The Scottish Drugs Forum was responding to the growing number of deaths involving etizolam, a street substitute for the sedative.
Figures compiled for the Dundee Drugs Commission show etizolam has become a significant factor in the city’s attritional rate of drug-related deaths.
Etizolam was not implicated in any deaths until 2014, when it contribute to seven fatalities -nearly a fifth of the total number of deaths that year.
It was implicated in another seven deaths the following year but this rose to 20 in 2016, more than half the total.
That year diazepam, the generic name for Valium, was implicated in 11 deaths.
Street valium is thought to be responsible for many drug-related deaths across Scotland, as many users may not know the strength of the substance they are taking, often in conjunction with other substances such as heroin or alcohol.
Drugs like etizolam can suppress both the heart rate and breathing.

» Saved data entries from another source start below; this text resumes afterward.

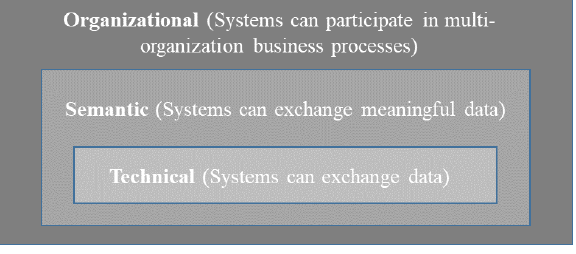
Figure 1. Interoperability Levels (Novakouski and Lewis, 2012) Semantic Interoperability: While technical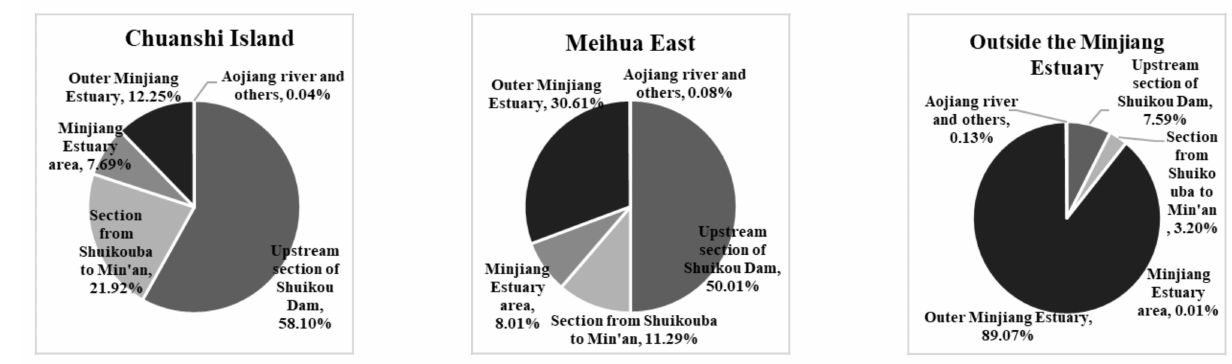
Figure 8. Contribution of each affected area to the DIN concentration in the water quality observation point in the coastal waters of the Minjiang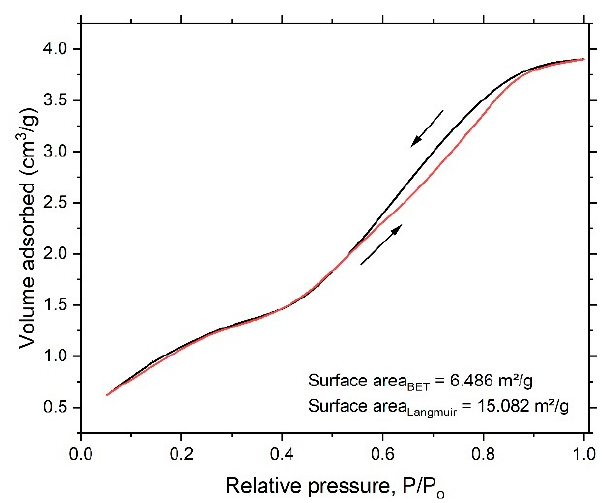
Figure 4. N 2 adsorption/desorption isotherm for the dealloyed sample.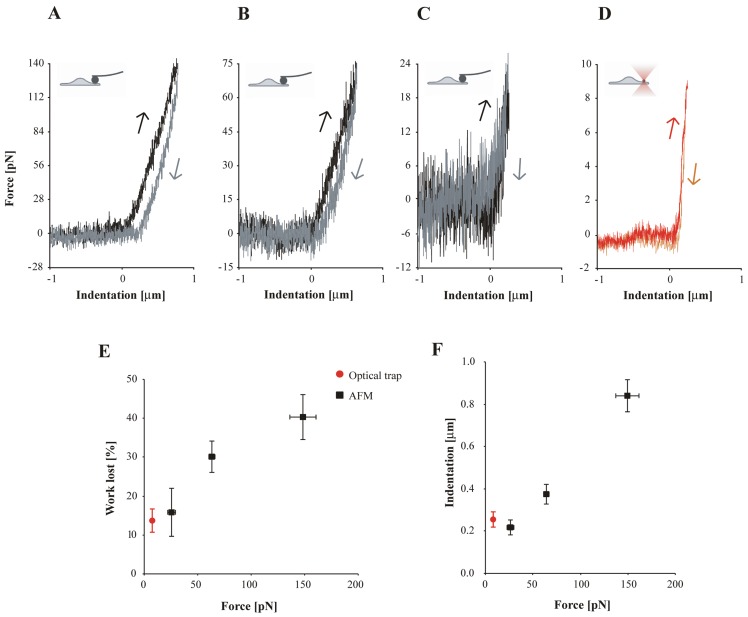
Sub-micron cell indentation with the optical trap and AFM.
A) Cell indentation measured with AFM. The force was limited to 140 pN. The indentation (black) and retraction (grey) curves are not identical, but show a considerable amount of hysteresis. B) When the indentation force is limited to 75 pN the difference between the curves is reduced. C) At a force of 25 pN, close to the intrinsic noise of the AFM cantilever, hysteresis between the indentation and retraction curves cannot be clearly distinguished. D) Cell indentation measured with the optical trap. The high force resolution allows the controlled application of forces of less than 10 pN. The indentation (red) and retraction (orange) curves look identical with no obvious hysteresis. E) The relative amount of energy lost between indentation and retraction curves (mean ± s.e.m) was obtained by numerically calculating the area that is enclosed by the indentation and retraction curve, and dividing this by the area under the indentation curve. Only those measurements were analyzed that showed no sticking of the bead to the cell (which is clearly visible as a negative force during retraction). Each point represents measurements on 7 to 15 different cells. Both optical trap (red) and AFM (black) measurements that were performed at forces of up to 30 pN show that less than 15% of the indentation energy is lost. At higher forces this increased to almost 50%. F) The cell indentation was estimated for all indentation curves that were used for E). Data is shown as mean ± s.e.m. Measurements performed at the lowest forces (<30 pN) resulted at indentations of 0.2 µm, which increases to 0.8 µm at 150 pN. The contact point was defined as the position in the indentation curve where the force reaches a value below 0 pN (starting from the maximum force). The error in this method depends on the noise during the force measurement and will lead to an underestimation of the real indentation. Since the force noise in the AFM measurements is larger as compared to optical trapping also the error in the estimated indentation is larger.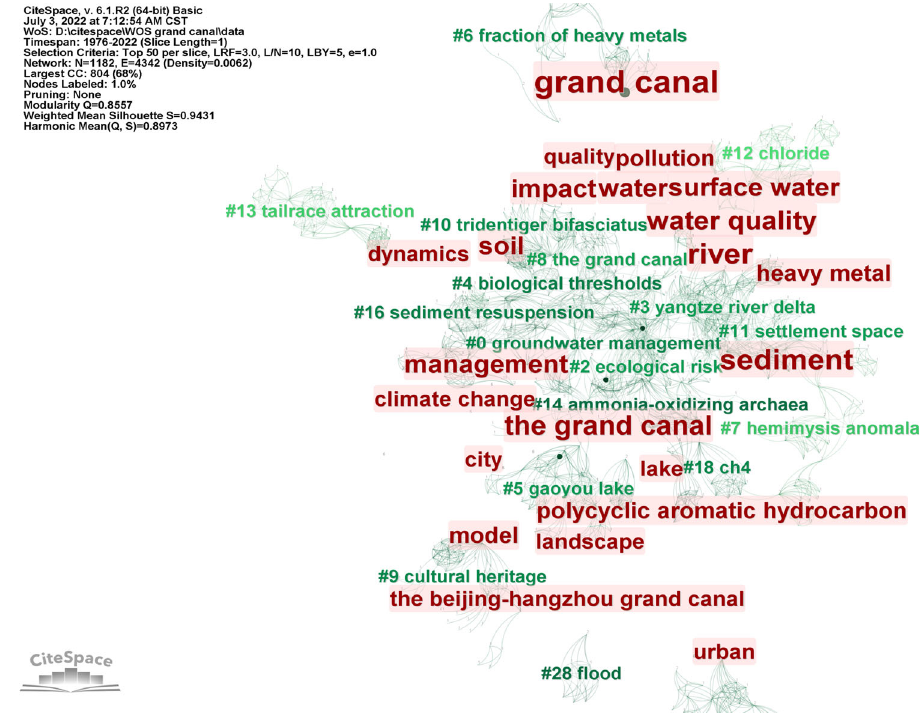
Fig. 2 Keywords and knowledge clusters of grand canal literatures in WoS database (1976 –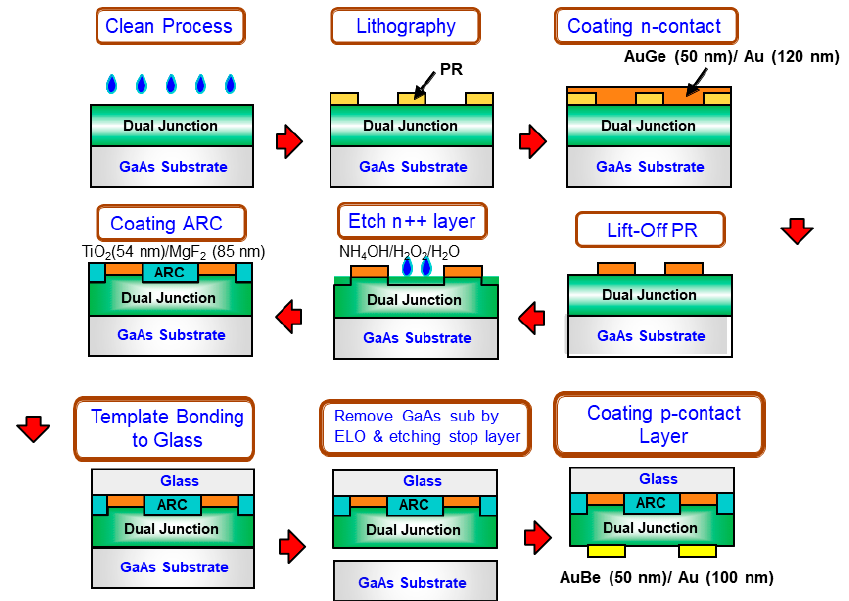
Figure 1. Processing flowchart of the DJ solar cells.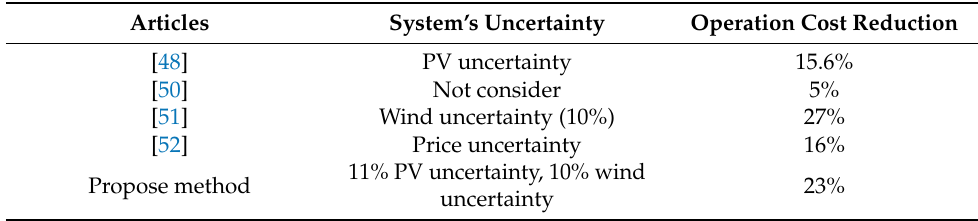
Table 4. Results comparison with existing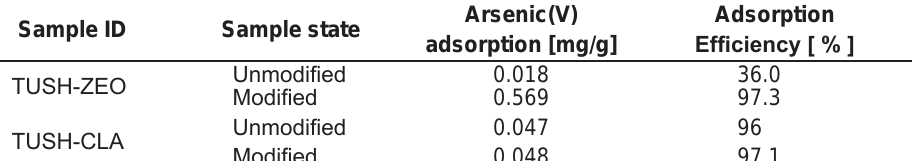
Table 4. Arsenic (V) adsorption by natural minerals and modified samples with MgO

A 1mg tablet is the equivalent of a 10mg Valium pill.
Austin Smith, policy officer at the Scottish Drugs Forum, said: “The use of benzodiazepines with heroin has been common in Scotland for many years.
“Previously, most of the benzodiazepines were Valium. Now Valium has been almost completely replaced by Etizolam – a very similar drug.
“This is all imported – sometimes as bulk powder which is pressed into pills by criminal gangs here in Scotland.
“This ‘street valium’ is widely available and very cheap. From a pharmaceutical point of view, etizolam and Valium are very similar.
“However, there does seem to be an increase in the number of deaths involving benzodiazepines and Etizolam in particular.
“This may be because of an interaction between it and other drugs or because there are varying strengths in the pills sold in the street drug market or simply because people are using more because it is fairly freely available – and comparatively cheap.
“From a treatment point of view, we know that replacing street drugs with prescribed drugs can help stabilise people’s use and make it far safer. We need to get more people into treatment and improve the quality of that treatment.”
An NHS Tayside spokeswoman said Valium, or diazepam, continues to be prescribed for addicts when suitable.
She said: “Diazepam continues to be prescribed as part of a structured detoxification programme to appropriate individuals.”
A spokesperson for Dundee Health and Social Care Partnership said “Problematic substance use continues to be a concern in Dundee and improving the support for people who have problem drug use is a priority for us.
“Drug and alcohol treatment in Dundee is provided by the Integrated Substance Misuse Service (ISMS) and partner agencies.
“ISMS is available via a multidisciplinary direct-access drop-in assessment clinic which ensures that we can respond quickly and effectively to the needs of service users and start treatment as soon as possible. ISMS delivers prescribing interventions in line with UK guidelines.
“Integrated Substance Misuse Service for Dundee continues to work closely with partner agencies, including the Dundee Alcohol and Drug Partnership and Dundee Drugs Commission, to improve services and support for people with problem drug use.
“Early intervention is important to tackle the circumstances that lead to substance use, alongside the provision of co-ordinated, holistic health and social care to address the multiple needs of those at highest risk of drug-related injury or death.”
There were 1,187 drug-related deaths in Scotland last year.
The Dundee Drugs Commission was set up to find ways to curb the number of fatalities in the city and recommended radical action to address the problem.
Proposals include introducing same-day prescribing of opiate substitute therapies like methadone.